MONTGOMERY, Ala. — The American Civil Liberties Union, the Cato Institute, the Southern Poverty Law Center, and The Woods Foundation filed an amicus brief in the Alabama Supreme Court on Thursday, arguing that the state’s stop-and-question law does not authorize police to demand physical identification during encounters on the street.
The case, Jennings v. Smith, involves Pastor Michael Jennings, a Black man arrested in 2022 after officers confronted him while he was watering flowers in his neighbors’ yard. Jennings identified himself as “Pastor Jennings,” explained that he lived across the street, and said he was helping his neighbors while they were away. Police insisted he provide physical identification and arrested him when he refused, according to the ACLU.
“The plain text of Alabama’s stop-and-question law makes clear that it does not permit police officers to compel someone to produce a physical ID, and for good reason,” said Matthew Segal, co-director of the ACLU State Supreme Court Initiative. He noted that the Eleventh Circuit Court of Appeals has already ruled that Alabama’s law does not authorize document demands, adding that this case gives the Alabama Supreme Court a chance to confirm that ruling.
Jennings’ charges of obstructing governmental operations were dismissed.

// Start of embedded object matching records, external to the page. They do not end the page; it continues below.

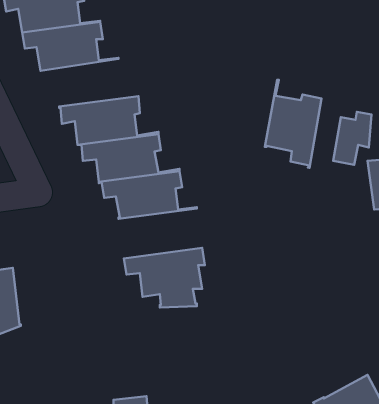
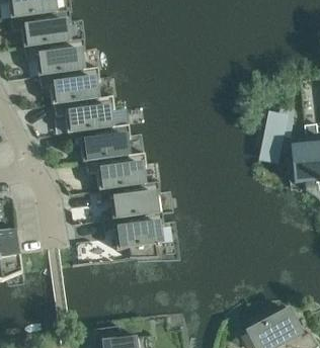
building: none -> [38,67,113,103]
building: [265,80,322,168] -> none
building: none -> [98,181,162,220]

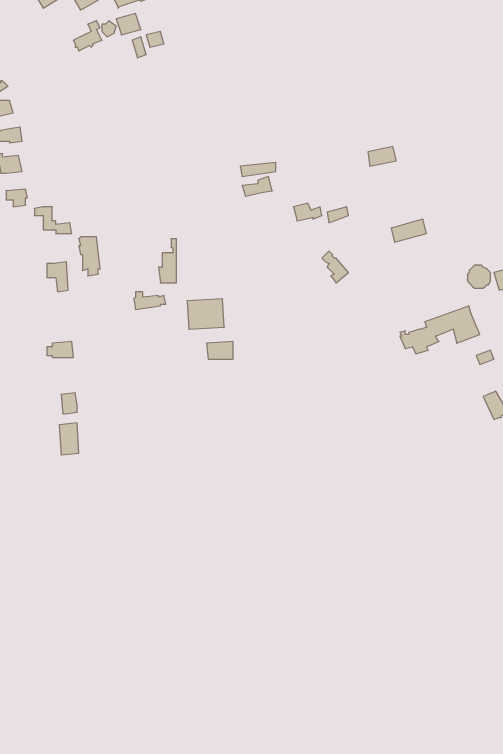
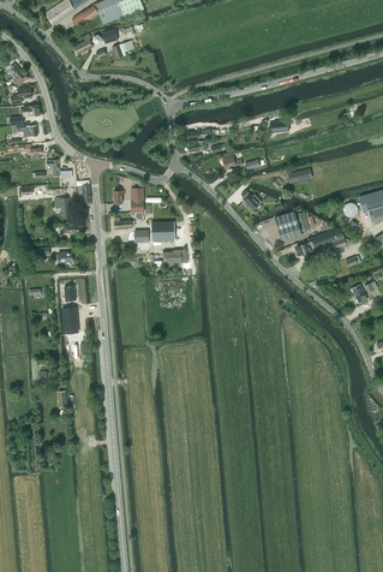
building: none -> [275,211,315,240]

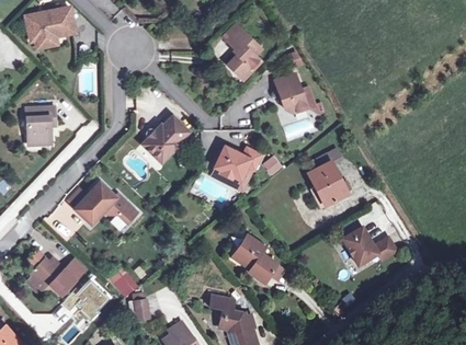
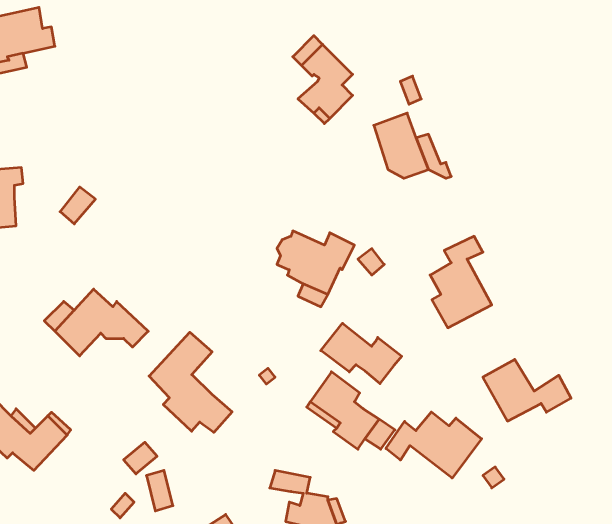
building: [140,116,189,164] -> none
building: none -> [321,323,402,384]
building: none -> [149,332,232,432]
building: none -> [386,412,482,478]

He later sued the arresting officers and the city in federal district court, where the Eleventh Circuit determined police lacked probable cause to arrest him under Alabama Code section 15-5-30. The federal court certified a question to the Alabama Supreme Court on whether officers may demand physical identification when a person gives what police call an “incomplete or unsatisfactory oral response.” The Alabama Supreme Court agreed in June to hear the case.
Matthew Cavedon, incoming director of the Cato Institute’s Project on Criminal Justice, said Alabama law does not require people to carry ID cards. “Nothing in Alabama law makes people carry ID cards, and indeed, fewer than half of Alabamians even have a driver’s license,” he said. “The Alabama Supreme Court should confirm that people in the Yellowhammer State do not risk arrest simply by not carrying around fully stocked wallets.”
Lauren Faraino, executive director of The Woods Foundation, highlighted the broader constitutional stakes. “A free people cannot exist at the mercy of arbitrary demands from the state,” she said. “The right to go about one’s life without unjustified intrusion by police or other government actors is a cornerstone of liberty. To interpret section 15-5-30 as authorizing arrests for refusing to produce physical identification would invert that principle — inviting abuse, eroding public trust, and granting government a power our Constitution was designed to withhold.”
According to the ACLU, the amicus brief argues that section 15-5-30 only permits police to request three facts orally: a person’s name, address, and explanation of their actions. The law makes no mention of documents. The brief states, “Although the certified question in this case posits that the police can perhaps demand physical ID after someone gives ‘an incomplete or unsatisfactory oral response,’ the statute neither contains those words nor any instructions for interpreting them. Nor does it say what kind of ID will satisfy that demand. Nor does it say what should happen if the pedestrian claims that they do not own an ID, or that they left it at home.”
The organizations warned that expanding the statute to allow police to demand physical IDs would open the door to racial profiling and civil rights violations. Jennings, who is Black, has already experienced such consequences firsthand. The ACLU said cases like this show how routine police stops can escalate into unlawful arrests that disproportionately affect communities of color.
The Alabama Supreme Court’s decision could have wide-ranging consequences for residents across the state. Civil rights advocates say it will either reaffirm constitutional protections against arbitrary police demands or set a dangerous precedent that expands police power without legislative authority.